Many verses, such as in Proverbs 17:28 when it instructs, “Even a fool who keeps silent is considered wise; when he closes his lips, he is deemed intelligent,” remind us of the importance of keeping quiet and measuring our words carefully.  In fact, Proverbs 18:2 says, “A fool takes no pleasure in understanding, but only in expressing his opinion.”  We have to be confident that what we are saying is not being said to prove our superiority or ‘rightness,’ but it’s being said, rooted in our love and care for our person, in hopes of a good outcome.  Being led by the Spirit with the right motive is of the utmost importance because again, regardless of the outcome, we won’t have any regrets.

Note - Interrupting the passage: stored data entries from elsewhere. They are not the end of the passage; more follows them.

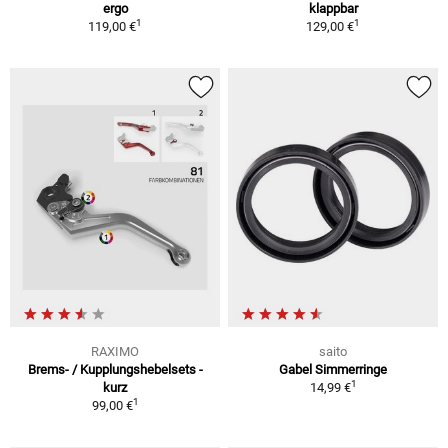
ergo
klappbar
1
1
119,00 €
129,00 €
RAXIMO
saito
Brems- / Kupplungshebelsets -
Gabel Simmerringe
1
kurz
14,99 €
1
99,00 €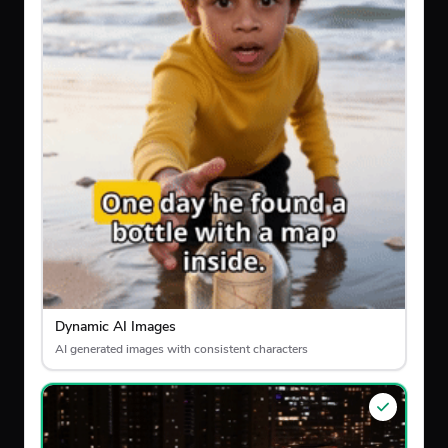
Dynamic AI Images
AI generated images with consistent characters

Proverbs 15:1 says, “A soft answer turns away wrath, but a harsh word stirs up anger.” We have to really be led to know how we should confront issues, but usually a soft, kind approach is best.  Even in doing this, some won’t respond well, but we have to remember another scripture in Ephesians 4:29 telling us, “Let no corrupting talk come out of your mouths, but only such as is good for building up, as fits the occasion, that it may give grace to those who hear.”  Even when we are met with opposition and unkind words, we are instructed to only say things that build up, remembering never to tear down in retaliation.

When our motivation to say what needs to be said is not out of any selfish ambition or motives, but instead comes from a pure place, grounded in our love for God and His people, we can stand in the face of a negative response.  We can know that we’ve done all we can do to help and improve our relationships and situations with others.  Although we are called to be compassionate, loving, and kind-hearted, we are also called to be honest, courageous, and bold, recognizing the need to say what needs to be said when the time arises.